Textauszug:
..........

In seiner Antwort erklärte der Premierminister: Beschlossen worden war die Kürzung eigentlich schon im September 2012, als die Minister in Vorbereitung des Haushaltsentwurfs 2013 händeringend auf der Suche nach Einsparmöglichkeiten für den hoch verschuldeten Staat waren. Der Haushalt sei in einem „contexte économique et financier très difficile“ entstanden und die Regierung habe damals „une serie des mesures de consolidation dont celle de réduire les frais de fonctionnement“ beschlossen. Schrieb der Premier, der den Vorwurf der Diskriminierung zurückwies und mit „Hochachtungsvoll“ unterschrieb.

Weil die meisten Lehrer, die in den Programm- und Examenskommissionen sitzen, ohnehin ein monatliches Netto-Gehalt von 4 000 Euro und mehr nach Hause tragen, war das Verständnis der Öffentlichkeit für die Empörung der Gewerkschaften nicht sehr groß. Die Medien meldeten den Sachverhalt, dann geriet die Sache schnell wieder in Vergessenheit.

Doch ausgestanden ist sie deshalb noch lange nicht. Vielmehr scheint die Protestwelle erst richtig ins Rollen zu kommen. Denn es sind beileibe nicht nur Staatsbeamte betroffen, die in Kommissionen sitzen und dafür Sitzungsgelder erhalten. Auch ehrenamtliche Kommissionsmitglieder und Mitglieder von Examensjurys bekommen weniger Geld. Zum Beispiel Prüfer des Zivilschutzes.

Am 3. Juli bekamen sie es von der Ministerin für den öffentlichen Dienst Octavie Modert schwarz auf weiß: Besagte Regelung gilt ab dem 1. Juli auch für sie. Eine interne Rechnung aus der Administration des services de secours, zuständig für die in 24 Rettungsdienste im ganzen Land aktiven rund 2 000 ehrenamtlichen Sanitäter sowie rund 5 500 Feuerwehrmänner und -frauen, rechnet vor, was das für einen finanziellen Einschnitt für viele bedeutet: Statt der bisherigen 23,10 Euro pro Rettungsdienst-Prüfung (auf Luxemburgisch) bekommen die Prüfer nur noch 17,33 Euro. Dabei kann eine Prüfung eine Stunde und länger dauern, und die Teilnehmerzahlen schwanken zwischen zehn und 50 – ohne dass dies in der Aufwandsentschädigung berücksichtigt wird. Für Tests, die in Französisch, Englisch oder Portugiesisch durchgeführt und korrigiert werden, gibt es 21,68 Euro statt wie bisher 28,90 Euro. Auch die Entgelte für die über mehrere Wochenenden verteilten Unfallhilfeseminare sinken: von zuvor 106,06 Euro auf 79,55 Euro.

..........

Zu bearbeitende Einträge:
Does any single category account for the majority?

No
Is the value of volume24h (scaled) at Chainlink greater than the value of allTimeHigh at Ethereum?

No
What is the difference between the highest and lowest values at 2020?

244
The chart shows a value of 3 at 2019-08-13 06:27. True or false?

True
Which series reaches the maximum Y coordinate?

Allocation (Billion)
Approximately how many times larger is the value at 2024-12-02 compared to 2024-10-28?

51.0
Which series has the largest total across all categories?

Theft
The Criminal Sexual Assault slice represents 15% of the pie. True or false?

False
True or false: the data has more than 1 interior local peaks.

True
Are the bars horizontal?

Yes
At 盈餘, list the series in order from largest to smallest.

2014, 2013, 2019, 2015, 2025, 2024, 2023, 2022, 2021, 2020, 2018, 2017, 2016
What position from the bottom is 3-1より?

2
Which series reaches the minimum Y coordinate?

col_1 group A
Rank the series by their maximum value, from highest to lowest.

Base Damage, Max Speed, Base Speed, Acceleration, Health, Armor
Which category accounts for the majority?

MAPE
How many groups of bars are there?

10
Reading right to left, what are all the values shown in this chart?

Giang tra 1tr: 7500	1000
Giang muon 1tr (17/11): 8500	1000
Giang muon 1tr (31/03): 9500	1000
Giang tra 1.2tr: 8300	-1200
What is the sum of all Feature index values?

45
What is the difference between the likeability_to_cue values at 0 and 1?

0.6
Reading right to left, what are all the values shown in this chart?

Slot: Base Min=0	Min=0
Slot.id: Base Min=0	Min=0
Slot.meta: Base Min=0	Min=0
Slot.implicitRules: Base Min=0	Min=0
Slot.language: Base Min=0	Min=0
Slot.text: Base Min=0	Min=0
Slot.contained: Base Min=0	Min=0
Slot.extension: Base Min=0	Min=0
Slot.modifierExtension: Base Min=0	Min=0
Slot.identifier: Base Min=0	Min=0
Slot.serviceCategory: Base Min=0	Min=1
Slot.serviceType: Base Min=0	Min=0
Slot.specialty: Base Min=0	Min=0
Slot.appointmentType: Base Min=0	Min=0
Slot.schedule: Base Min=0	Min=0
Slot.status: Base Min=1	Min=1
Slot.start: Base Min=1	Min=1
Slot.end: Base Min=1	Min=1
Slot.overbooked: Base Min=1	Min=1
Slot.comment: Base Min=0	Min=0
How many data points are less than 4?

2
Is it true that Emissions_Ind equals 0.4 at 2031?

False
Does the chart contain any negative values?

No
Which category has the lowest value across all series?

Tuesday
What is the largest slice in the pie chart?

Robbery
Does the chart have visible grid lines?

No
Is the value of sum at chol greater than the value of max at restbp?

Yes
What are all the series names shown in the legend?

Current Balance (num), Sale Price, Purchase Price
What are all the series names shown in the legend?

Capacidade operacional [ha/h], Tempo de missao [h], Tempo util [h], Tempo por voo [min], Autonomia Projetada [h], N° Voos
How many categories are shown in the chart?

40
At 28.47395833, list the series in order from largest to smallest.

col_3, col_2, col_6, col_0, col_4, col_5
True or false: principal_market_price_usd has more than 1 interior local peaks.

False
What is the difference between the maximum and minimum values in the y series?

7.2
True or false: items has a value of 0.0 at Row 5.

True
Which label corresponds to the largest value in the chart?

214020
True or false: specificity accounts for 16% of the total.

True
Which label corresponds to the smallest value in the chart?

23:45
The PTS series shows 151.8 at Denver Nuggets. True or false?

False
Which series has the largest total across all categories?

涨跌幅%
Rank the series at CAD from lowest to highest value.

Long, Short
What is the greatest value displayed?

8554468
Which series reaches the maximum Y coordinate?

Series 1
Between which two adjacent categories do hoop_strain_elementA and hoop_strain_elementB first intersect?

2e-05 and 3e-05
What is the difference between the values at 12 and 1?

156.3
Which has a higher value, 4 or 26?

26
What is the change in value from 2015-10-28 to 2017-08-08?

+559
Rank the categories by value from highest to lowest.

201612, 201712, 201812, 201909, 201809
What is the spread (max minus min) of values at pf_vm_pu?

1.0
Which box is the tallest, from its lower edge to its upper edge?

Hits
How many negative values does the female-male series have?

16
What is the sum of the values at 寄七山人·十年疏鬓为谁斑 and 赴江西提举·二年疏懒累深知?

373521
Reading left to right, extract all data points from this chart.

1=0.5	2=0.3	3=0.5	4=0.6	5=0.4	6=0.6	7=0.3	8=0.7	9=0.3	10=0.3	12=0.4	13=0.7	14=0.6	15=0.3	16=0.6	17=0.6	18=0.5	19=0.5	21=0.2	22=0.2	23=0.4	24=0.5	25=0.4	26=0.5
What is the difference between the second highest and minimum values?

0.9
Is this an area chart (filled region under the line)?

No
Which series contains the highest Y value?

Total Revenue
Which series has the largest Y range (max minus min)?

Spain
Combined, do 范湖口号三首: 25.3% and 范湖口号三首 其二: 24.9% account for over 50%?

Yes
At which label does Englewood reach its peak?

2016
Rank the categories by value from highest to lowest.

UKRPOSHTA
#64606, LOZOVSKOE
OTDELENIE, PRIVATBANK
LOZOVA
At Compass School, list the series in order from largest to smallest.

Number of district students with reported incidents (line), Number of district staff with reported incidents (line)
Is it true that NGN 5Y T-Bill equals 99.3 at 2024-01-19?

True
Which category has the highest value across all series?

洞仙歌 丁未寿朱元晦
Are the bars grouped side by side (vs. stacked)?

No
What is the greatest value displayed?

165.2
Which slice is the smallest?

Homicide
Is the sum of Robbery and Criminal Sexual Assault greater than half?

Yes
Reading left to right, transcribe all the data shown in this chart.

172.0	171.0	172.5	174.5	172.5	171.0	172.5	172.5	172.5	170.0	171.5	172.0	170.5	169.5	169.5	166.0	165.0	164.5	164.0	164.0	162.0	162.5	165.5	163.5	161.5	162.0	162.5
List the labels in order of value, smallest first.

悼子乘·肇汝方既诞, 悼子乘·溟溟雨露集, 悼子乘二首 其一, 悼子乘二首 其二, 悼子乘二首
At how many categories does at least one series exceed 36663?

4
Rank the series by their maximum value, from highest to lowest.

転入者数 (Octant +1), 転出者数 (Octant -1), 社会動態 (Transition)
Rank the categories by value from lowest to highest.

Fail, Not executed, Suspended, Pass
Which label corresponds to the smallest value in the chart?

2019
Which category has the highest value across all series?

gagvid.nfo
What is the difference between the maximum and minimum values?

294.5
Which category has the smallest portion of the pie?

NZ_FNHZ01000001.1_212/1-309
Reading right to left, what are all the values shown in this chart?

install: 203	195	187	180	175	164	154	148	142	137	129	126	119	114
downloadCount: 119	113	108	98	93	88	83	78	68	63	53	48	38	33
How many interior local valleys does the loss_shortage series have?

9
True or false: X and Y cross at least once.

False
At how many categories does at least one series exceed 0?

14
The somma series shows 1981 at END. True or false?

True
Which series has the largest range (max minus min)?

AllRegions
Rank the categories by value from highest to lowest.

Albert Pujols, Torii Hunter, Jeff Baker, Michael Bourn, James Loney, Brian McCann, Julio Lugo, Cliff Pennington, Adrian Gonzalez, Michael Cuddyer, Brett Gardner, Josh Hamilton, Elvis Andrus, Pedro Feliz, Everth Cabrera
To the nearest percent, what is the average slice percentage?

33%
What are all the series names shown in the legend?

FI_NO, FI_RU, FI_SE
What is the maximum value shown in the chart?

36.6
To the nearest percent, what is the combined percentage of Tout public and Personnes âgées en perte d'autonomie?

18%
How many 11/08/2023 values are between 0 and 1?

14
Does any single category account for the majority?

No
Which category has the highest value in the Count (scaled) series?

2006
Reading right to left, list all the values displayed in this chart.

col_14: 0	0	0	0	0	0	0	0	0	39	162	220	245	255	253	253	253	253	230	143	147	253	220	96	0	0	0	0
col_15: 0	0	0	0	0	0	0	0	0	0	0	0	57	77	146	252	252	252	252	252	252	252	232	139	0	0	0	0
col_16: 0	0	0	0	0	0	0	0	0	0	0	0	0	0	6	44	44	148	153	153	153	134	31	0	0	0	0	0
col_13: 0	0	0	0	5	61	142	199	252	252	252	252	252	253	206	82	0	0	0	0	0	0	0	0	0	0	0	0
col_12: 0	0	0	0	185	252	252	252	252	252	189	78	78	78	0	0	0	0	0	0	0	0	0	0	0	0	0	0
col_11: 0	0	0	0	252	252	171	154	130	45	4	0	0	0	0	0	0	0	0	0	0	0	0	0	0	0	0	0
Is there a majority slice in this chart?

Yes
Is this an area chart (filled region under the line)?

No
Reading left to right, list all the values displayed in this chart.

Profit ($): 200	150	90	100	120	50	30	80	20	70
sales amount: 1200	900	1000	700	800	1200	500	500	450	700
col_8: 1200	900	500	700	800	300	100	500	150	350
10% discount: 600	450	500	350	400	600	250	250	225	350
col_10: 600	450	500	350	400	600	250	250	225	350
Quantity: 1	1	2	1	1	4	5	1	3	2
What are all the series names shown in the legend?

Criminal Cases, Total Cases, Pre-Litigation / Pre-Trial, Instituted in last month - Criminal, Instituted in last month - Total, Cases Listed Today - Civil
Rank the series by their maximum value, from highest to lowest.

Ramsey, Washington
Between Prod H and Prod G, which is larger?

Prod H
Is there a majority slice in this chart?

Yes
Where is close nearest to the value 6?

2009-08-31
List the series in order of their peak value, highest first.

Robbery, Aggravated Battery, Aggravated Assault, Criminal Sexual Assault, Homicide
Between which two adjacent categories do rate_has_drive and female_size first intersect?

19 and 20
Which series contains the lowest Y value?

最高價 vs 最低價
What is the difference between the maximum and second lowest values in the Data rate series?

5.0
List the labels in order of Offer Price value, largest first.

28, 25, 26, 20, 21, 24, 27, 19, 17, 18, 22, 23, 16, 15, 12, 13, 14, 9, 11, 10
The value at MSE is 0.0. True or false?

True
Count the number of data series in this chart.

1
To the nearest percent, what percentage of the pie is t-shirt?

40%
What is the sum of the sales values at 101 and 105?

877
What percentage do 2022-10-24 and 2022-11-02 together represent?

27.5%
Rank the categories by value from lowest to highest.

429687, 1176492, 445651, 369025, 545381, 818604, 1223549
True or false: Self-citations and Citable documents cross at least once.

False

..........

Aufgabenstellung:
A) Welche Zeilen der Einträge enthalten die Zeichenfolge „scaled“? Filtere jede dieser Zeilen vollständig heraus und achte dabei auf Groß- und Kleinschreibung.
B) Wie könnte der Text über die gekürzten Entschädigungen für Kommissionsmitglieder und Prüfer nach seinem letzten Satz weitergehen? Führe ihn fort.

Lösungen:
A)
Is the value of volume24h (scaled) at Chainlink greater than the value of allTimeHigh at Ethereum?
Which category has the highest value in the Count (scaled) series?

B)
Kaum war der Inhalt des von Modert unterzeichneten Rundschreibens bei den Betroffenen durchgesickert, meldeten sich die ersten Ehrenamtlichen zu Wort. In zornigen E-Mails kündigten viele an, für den Preis die Arbeit nicht mehr machen wollen. „Das ist ein Hohn“, ist ein Satz, der häufiger fällt. Einige Unfallhilfeschüler müssen nun auf ihre Testergebnisse warten, weil die Prüfer ihre Korrekturarbeit spontan niedergelegt haben. „Wir bekommen immer den dritten Preis“, sagt einer, der seinen Namen nicht in der Zeitung lesen will.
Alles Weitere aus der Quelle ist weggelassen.